La Semana Santa sin duda es la oportunidad para que los Católicos aspiremos a un periodo de reflexión en el cual, el espíritu Cristiano debe al menos hacernos caer en la cuenta que cerca de escenarios catastróficos del fin del mundo o el ocaso de los tiempos mayas,  estamos llamados  a responder a no pactar con la desgana y el desaliento de aquellos que piensan que todo está perdido y que el G-20 acabará con todo, que la religión poco le importa al mundo y a la política.
Estos días, donde todos, incluyendo a los ateos reciben los beneficios del calendario gregoriano,  nos abren la puerta para recordar la vida de Jesucristo desde una perspectiva diría yo, igualitaria a los tiempos de la injusticia y el desorden en los tiempos en que Pontius Pilatus gobernaba Judea.
Sin embargo, más allá de las injusticias y de la decadencia que hoy vivimos como sociedad, debemos pugnar porque la espiritualidad que invade por momentos nuestro pensamiento en estos días, sirva de un protagonismo que sume una mejor convivencia entre unos y otros, y donde el mal, sólo quede como anécdota de aquellos libros bíblicos donde se padecía la intransigencia de los hipócritas fariseos que traicionan antes de que el gallo cante.
Estoy convencido que la política, sin ese protagonismo cristiano, que podría ser budista o musulmán (refiriéndome a la carga espiritual), de nada sirve si se cae en un vacío de sentido que impide, ver en los ciudadanos, al semejante que hay que bridarle ayuda en un sentido de realización cuando este lo necesite.
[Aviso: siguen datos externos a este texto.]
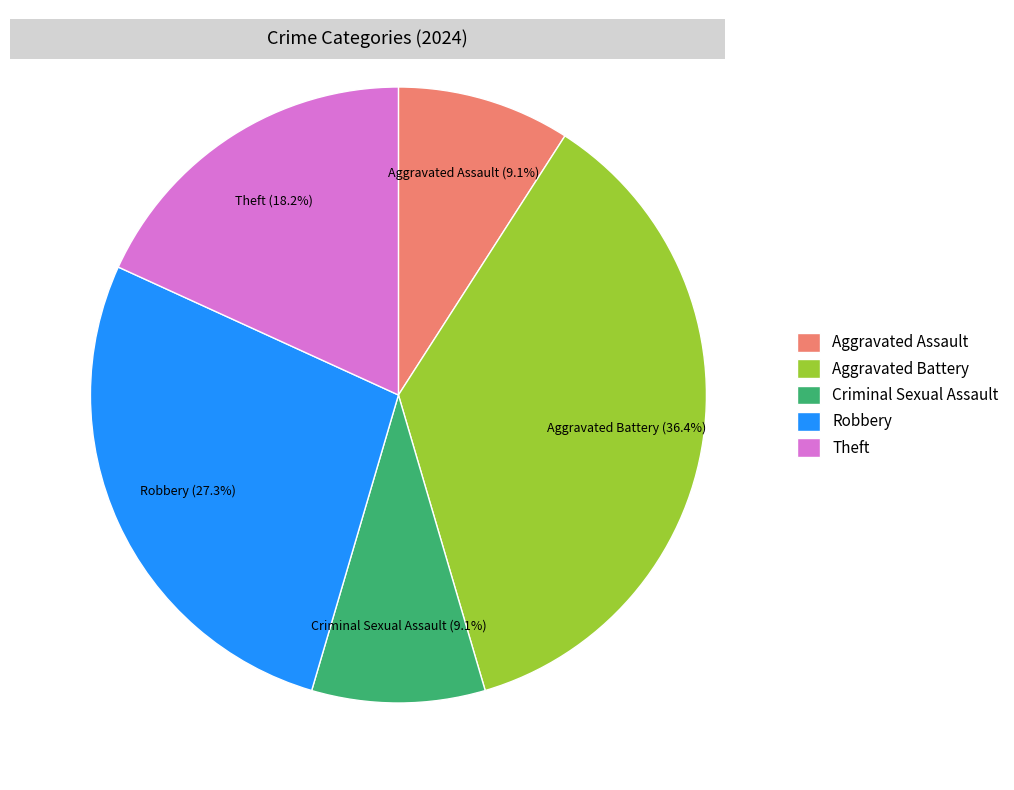

How many segments does this pie chart have?

5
Sin embargo, la política no lo puede hacer todo, está en nosotros como comunidad acercarnos en estas fechas, para retomar los valores primigenios en los cuales, se funda y constituye el pensamiento Cristiano, y el pensamiento social de la Iglesia que no es otro más que servir al prójimo y dar todo por él, es decir, que el Poder sirva a la gente como diría la otrora campaña política. Existe un prejuicio y un rechazo muy extendido que la religión Católica  ha dejado de funcionar como institución espiritual y que no es más que una casa de pederastas y de inútiles en un contexto globalizador apabullante. Sin embargo, más allá de las imperdonables fallas que el clero ha tenido en la iglesia Católica, la vocación de todos los cristianos es evolucionar a la crisis de falta de fe y de un sentido valorativo sobre la vida, pues de traidores, hay que recordar al mismo Judas.
Hago votos porque en estas fechas, donde se abre la oportunidad para la reflexión y el balance sea un momento propicio para replantear nuestra misión y función social, en un espacio donde a veces todo parece obscuro y gris y donde la fe, nos abre la oportunidad a que la esperanza debe mantenerse vida, en nuestra familia, sociedad, política, etc., días que pueden servir para replantear padecer la Cruz o Resucitar en un cambio transformador.